» PROBLEM STATEMENT: A word-for-word copy of the entries is needed, and it should contain no images.

*-*-*

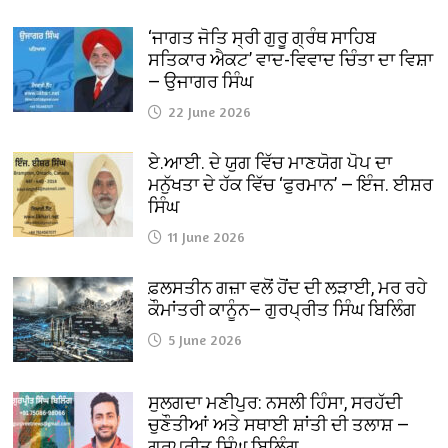
‘ਜਾਗਤ ਜੋਤਿ ਸ੍ਰੀ ਗੁਰੂ ਗ੍ਰੰਥ ਸਾਹਿਬ
ਸਤਿਕਾਰ ਐਕਟ’ ਵਾਦ-ਵਿਵਾਦ ਚਿੰਤਾ ਦਾ ਵਿਸ਼ਾ
— ਉਜਾਗਰ ਸਿੰਘ
22 June 2026
ਏ.ਆਈ. ਦੇ ਯੁਗ ਵਿੱਚ ਮਾਣਯੋਗ ਪੋਪ ਦਾ
ਮਨੁੱਖਤਾ ਦੇ ਹੱਕ ਵਿੱਚ ‘ਫੁਰਮਾਨ’ — ਇੰਜ. ਈਸ਼ਰ
ਸਿੰਘ
11 June 2026
ਫ਼ਲਸਤੀਨ ਗਜ਼ਾ ਵਲੋਂ ਹੋਂਦ ਦੀ ਲੜਾਈ, ਮਰ ਰਹੇ
ਕੌਮਾਂਤਰੀ ਕਾਨੂੰਨ— ਗੁਰਪ੍ਰੀਤ ਸਿੰਘ ਬਿਲਿੰਗ
5 June 2026
ਸੁਲਗਦਾ ਮਣੀਪੁਰ: ਨਸਲੀ ਹਿੰਸਾ, ਸਰਹੱਦੀ
ਚੁਣੌਤੀਆਂ ਅਤੇ ਸਥਾਈ ਸ਼ਾਂਤੀ ਦੀ ਤਲਾਸ਼ —
ਗੁਰਪ੍ਰੀਤ ਸਿੰਘ ਬਿਲਿੰਗ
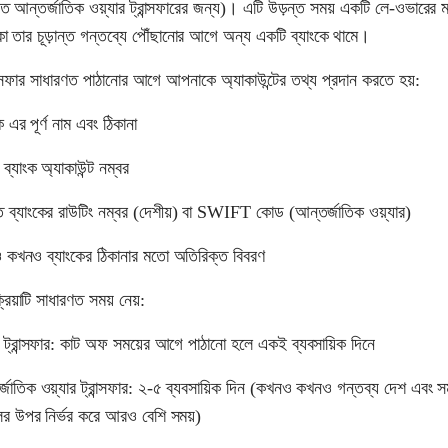
ষত আন্তর্জাতিক ওয়্যার ট্রান্সফারের জন্য)। এটি উড়ন্ত সময় একটি লে-ওভারের
া তার চূড়ান্ত গন্তব্যে পৌঁছানোর আগে অন্য একটি ব্যাংকে থামে।
রান্সফার সাধারণত পাঠানোর আগে আপনাকে অ্যাকাউন্টের তথ্য প্রদান করতে হয়:
ক এর পূর্ণ নাম এবং ঠিকানা
ব্যাংক অ্যাকাউন্ট নম্বর
্ত ব্যাংকের রাউটিং নম্বর (দেশীয়) বা SWIFT কোড (আন্তর্জাতিক ওয়্যার)
কখনও ব্যাংকের ঠিকানার মতো অতিরিক্ত বিবরণ
ক্রিয়াটি সাধারণত সময় নেয়:
় ট্রান্সফার: কাট অফ সময়ের আগে পাঠানো হলে একই ব্যবসায়িক দিনে
্জাতিক ওয়্যার ট্রান্সফার: ২-৫ ব্যবসায়িক দিন (কখনও কখনও গন্তব্য দেশ এবং স
ের উপর নির্ভর করে আরও বেশি সময়)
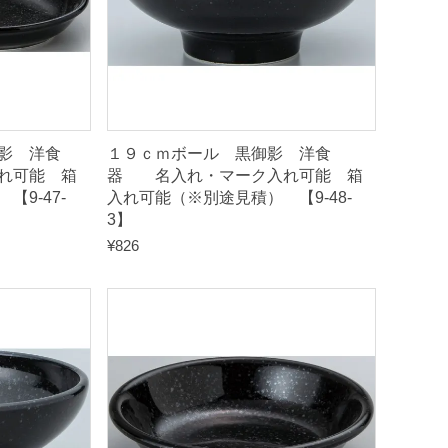
影 洋食
１９ｃｍボール 黒御影 洋食
れ可能 箱
器 名入れ・マーク入れ可能 箱
9-47-
入れ可能（※別途見積） 【9-48-
3】
¥
826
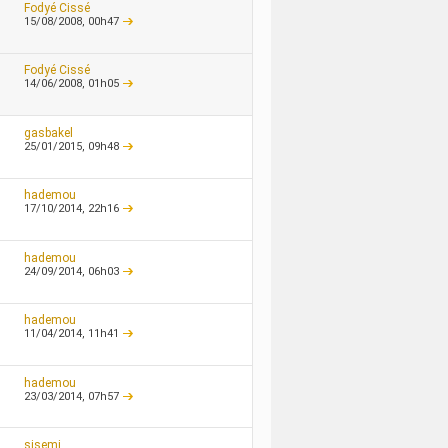
Fodyé Cissé
15/08/2008,
00h47
Fodyé Cissé
14/06/2008,
01h05
gasbakel
25/01/2015,
09h48
hademou
17/10/2014,
22h16
hademou
24/09/2014,
06h03
hademou
11/04/2014,
11h41
hademou
23/03/2014,
07h57
sisemi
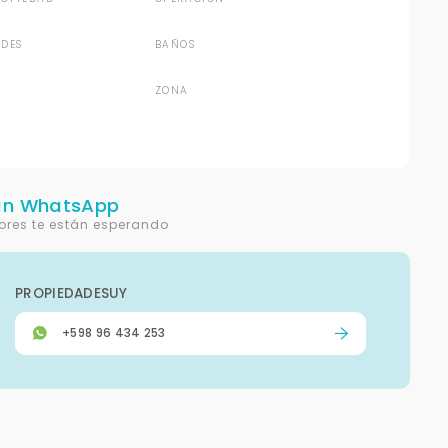
DES
BAÑOS
ZONA
un WhatsApp
ores te están esperando
PROPIEDADESUY
+598 96 434 253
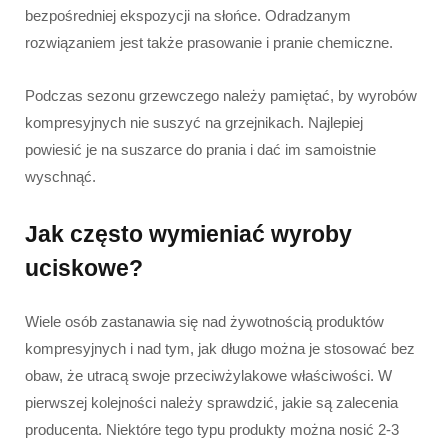
bezpośredniej ekspozycji na słońce. Odradzanym
rozwiązaniem jest także prasowanie i pranie chemiczne.
Podczas sezonu grzewczego należy pamiętać, by wyrobów
kompresyjnych nie suszyć na grzejnikach. Najlepiej
powiesić je na suszarce do prania i dać im samoistnie
wyschnąć.
Jak często wymieniać wyroby
uciskowe?
Wiele osób zastanawia się nad żywotnością produktów
kompresyjnych i nad tym, jak długo można je stosować bez
obaw, że utracą swoje przeciwżylakowe właściwości. W
pierwszej kolejności należy sprawdzić, jakie są zalecenia
producenta. Niektóre tego typu produkty można nosić 2-3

*-*-*

» RESULT FOR THIS EXERCISE:
‘ਜਾਗਤ ਜੋਤਿ ਸ੍ਰੀ ਗੁਰੂ ਗ੍ਰੰਥ ਸਾਹਿਬ
ਸਤਿਕਾਰ ਐਕਟ’ ਵਾਦ-ਵਿਵਾਦ ਚਿੰਤਾ ਦਾ ਵਿਸ਼ਾ
— ਉਜਾਗਰ ਸਿੰਘ
22 June 2026
ਏ.ਆਈ. ਦੇ ਯੁਗ ਵਿੱਚ ਮਾਣਯੋਗ ਪੋਪ ਦਾ
ਮਨੁੱਖਤਾ ਦੇ ਹੱਕ ਵਿੱਚ ‘ਫੁਰਮਾਨ’ — ਇੰਜ. ਈਸ਼ਰ
ਸਿੰਘ
11 June 2026
ਫ਼ਲਸਤੀਨ ਗਜ਼ਾ ਵਲੋਂ ਹੋਂਦ ਦੀ ਲੜਾਈ, ਮਰ ਰਹੇ
ਕੌਮਾਂਤਰੀ ਕਾਨੂੰਨ— ਗੁਰਪ੍ਰੀਤ ਸਿੰਘ ਬਿਲਿੰਗ
5 June 2026
ਸੁਲਗਦਾ ਮਣੀਪੁਰ: ਨਸਲੀ ਹਿੰਸਾ, ਸਰਹੱਦੀ
ਚੁਣੌਤੀਆਂ ਅਤੇ ਸਥਾਈ ਸ਼ਾਂਤੀ ਦੀ ਤਲਾਸ਼ —
ਗੁਰਪ੍ਰੀਤ ਸਿੰਘ ਬਿਲਿੰਗ
ষত আন্তর্জাতিক ওয়্যার ট্রান্সফারের জন্য)। এটি উড়ন্ত সময় একটি লে-ওভারের
া তার চূড়ান্ত গন্তব্যে পৌঁছানোর আগে অন্য একটি ব্যাংকে থামে।
রান্সফার সাধারণত পাঠানোর আগে আপনাকে অ্যাকাউন্টের তথ্য প্রদান করতে হয়:
ক এর পূর্ণ নাম এবং ঠিকানা
ব্যাংক অ্যাকাউন্ট নম্বর
্ত ব্যাংকের রাউটিং নম্বর (দেশীয়) বা SWIFT কোড (আন্তর্জাতিক ওয়্যার)
কখনও ব্যাংকের ঠিকানার মতো অতিরিক্ত বিবরণ
ক্রিয়াটি সাধারণত সময় নেয়:
় ট্রান্সফার: কাট অফ সময়ের আগে পাঠানো হলে একই ব্যবসায়িক দিনে
্জাতিক ওয়্যার ট্রান্সফার: ২-৫ ব্যবসায়িক দিন (কখনও কখনও গন্তব্য দেশ এবং স
ের উপর নির্ভর করে আরও বেশি সময়)
影 洋食
１９ｃｍボール 黒御影 洋食
れ可能 箱
器 名入れ・マーク入れ可能 箱
9-47-
入れ可能（※別途見積） 【9-48-
3】
¥
826
Fodyé Cissé
15/08/2008,
00h47
Fodyé Cissé
14/06/2008,
01h05
gasbakel
25/01/2015,
09h48
hademou
17/10/2014,
22h16
hademou
24/09/2014,
06h03
hademou
11/04/2014,
11h41
hademou
23/03/2014,
07h57
sisemi
DES
BAÑOS
ZONA
un WhatsApp
ores te están esperando
PROPIEDADESUY
+598 96 434 253
bezpośredniej ekspozycji na słońce. Odradzanym
rozwiązaniem jest także prasowanie i pranie chemiczne.
Podczas sezonu grzewczego należy pamiętać, by wyrobów
kompresyjnych nie suszyć na grzejnikach. Najlepiej
powiesić je na suszarce do prania i dać im samoistnie
wyschnąć.
Jak często wymieniać wyroby
uciskowe?
Wiele osób zastanawia się nad żywotnością produktów
kompresyjnych i nad tym, jak długo można je stosować bez
obaw, że utracą swoje przeciwżylakowe właściwości. W
pierwszej kolejności należy sprawdzić, jakie są zalecenia
producenta. Niektóre tego typu produkty można nosić 2-3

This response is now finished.